The Impact of Saharan Dust on Atlantic Convective Systems: A Case Study

Tropical weather systems such as the African Easterly Waves (AEWs), the African Easterly Jet (AEJ), and tropical cyclones usually interact with the Saharan Air Layer (SAL) and mineral dust aerosols embedded in the SAL. Previous studies have debates about the strength and even the direction of the impact from the dust and SAL on the development of the tropical systems. In this study, the sole impact from the dust on a hurricane is quantified using carefully designed numerical experiments.

Hurricane Earl (2010) was originated from an AEW disturbance over Africa. It was influenced by the dusty SAL especially in its early development stage. We conduct numerical experiments using the Weather Research and Forecasting model coupled with Chemistry (WRF-Chem) to simulate Hurricane Earl (2010) starting from a weak disturbance.

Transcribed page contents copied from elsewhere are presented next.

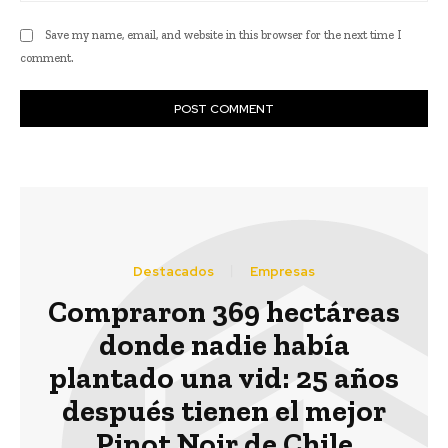
Save my name, email, and website in this browser for the next time I
comment.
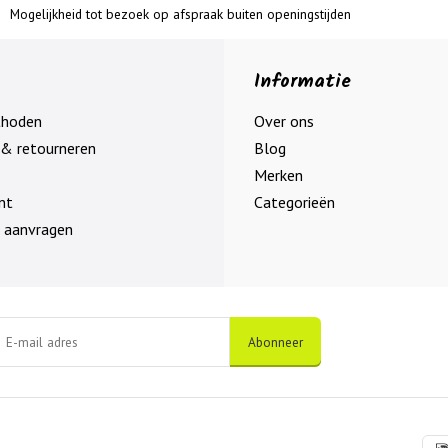
Mogelijkheid tot bezoek op afspraak buiten openingstijden
Informatie
thoden
Over ons
& retourneren
Blog
Merken
nt
Categorieën
 aanvragen
Abonneer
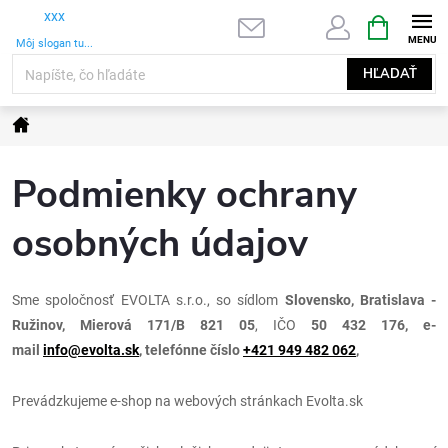
Prejsť
NÁKUPNÝ
xxx
na
KOŠÍK
Môj slogan tu...
obsah
HĽADAŤ
Domov
Podmienky ochrany
osobných údajov
Sme spoločnosť EVOLTA s.r.o.,
so sídlom
Slovensko, Bratislava -
Ružinov, Mierová 171/B 821 05
, IČO
50 432 176
, e-
mail
info@evolta.sk
, telefónne číslo
+421 949 482 062
,
Prevádzkujeme e-shop na webových stránkach Evolta.sk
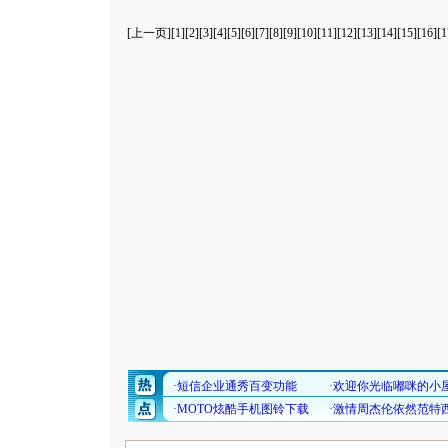
[
上一页
][
1
][
2
][
3
][
4
][
5
][
6
][
7
][
8
][9][
10
][
11
][
12
][
13
][
14
][
15
][
16
][
1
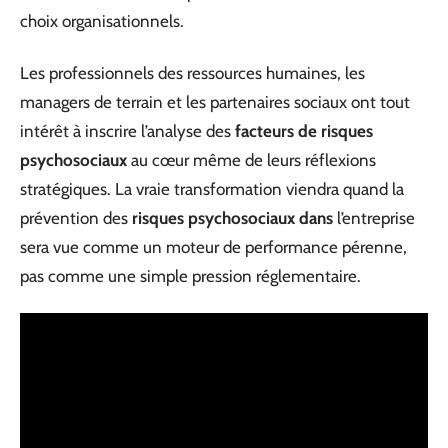
choix organisationnels.
Les professionnels des ressources humaines, les
managers de terrain et les partenaires sociaux ont tout
intérêt à inscrire l’analyse des
facteurs de risques
psychosociaux
au cœur même de leurs réflexions
stratégiques. La vraie transformation viendra quand la
prévention des
risques psychosociaux dans
l’entreprise
sera vue comme un moteur de performance pérenne,
pas comme une simple pression réglementaire.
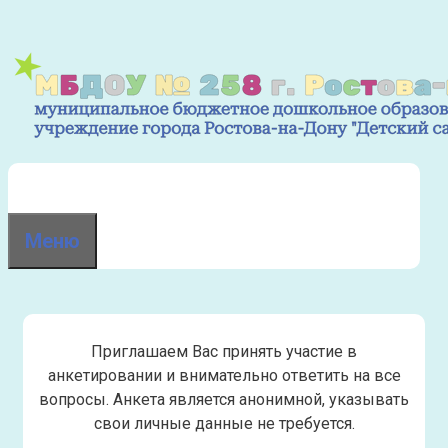
Перейти
к
содержимому
Меню
Приглашаем Вас принять участие в
анкетировании и внимательно ответить на все
вопросы. Анкета является анонимной, указывать
свои личные данные не требуется.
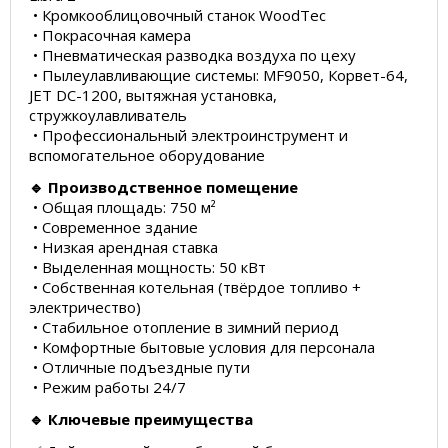
• Кромкооблицовочный станок WoodTec
• Покрасочная камера
• Пневматическая разводка воздуха по цеху
• Пылеулавливающие системы: MF9050, Корвет-64,
JET DC-1200, вытяжная установка,
стружкоулавливатель
• Профессиональный электроинструмент и
вспомогательное оборудование
🔹 Производственное помещение
• Общая площадь: 750 м²
• Современное здание
• Низкая арендная ставка
• Выделенная мощность: 50 кВт
• Собственная котельная (твёрдое топливо +
электричество)
• Стабильное отопление в зимний период
• Комфортные бытовые условия для персонала
• Отличные подъездные пути
• Режим работы 24/7
🔹 Ключевые преимущества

Experiments with 36-km resolution show that without moist convection, dust slightly weakens the low-pressure system in North Africa by cooling the atmosphere. This scenario mainly results from a reduction of the boundary layer heating during the daytime and from the enhancement of the outgoing longwave radiative cooling during the nighttime. The zonal mean of the AEJ is intensified slightly (less than 1m/s) in its southern part and weakened in its northern part when dust is included in the model. Adding dust weakens the AEWs at 850 hPa and 600 hPa levels and the tropical cyclone.

High-resolution (4-km) cloud-resolving model experiments show that dust deepens the system slightly but does not affect the track. In the tropical low stage, dust increases the low-level cloud at 1-2 km height. It reduces rainfall in the outer edge of SAL region between 250 km to 350 km radii while it increases rainfall in the inner edge at around 200 km. The associated latent heat release shifts the updraft radially inward. The dynamical consequence is the acceleration of the tangential wind and the mid-level circulation. In the tropical depression stage, adding dust increases the number of cloud droplets in most of the regions and enhances the convection around the center, which generates more ice, snow, and rain. Overall, the impact of dust aerosols on Earl is small, the center minimum sea-level pressures only differ by less than 1 hPa at the end of the simulation. This suggests that pure meteorological model may be sufficiently accurate to forecast hurricanes if the dynamical and thermodynamical features of the SAL are properly described.

In order to predict aerosols, one can use a simple chemistry model such as GOCART which only has aerosol direct effects. Using the Ensemble Kalman Filter (EnKF) to assimilate conventional observations and MODIS aerosol optical depth (AOD) data, both forecasts of the track of the storm and the aerosol can be improved.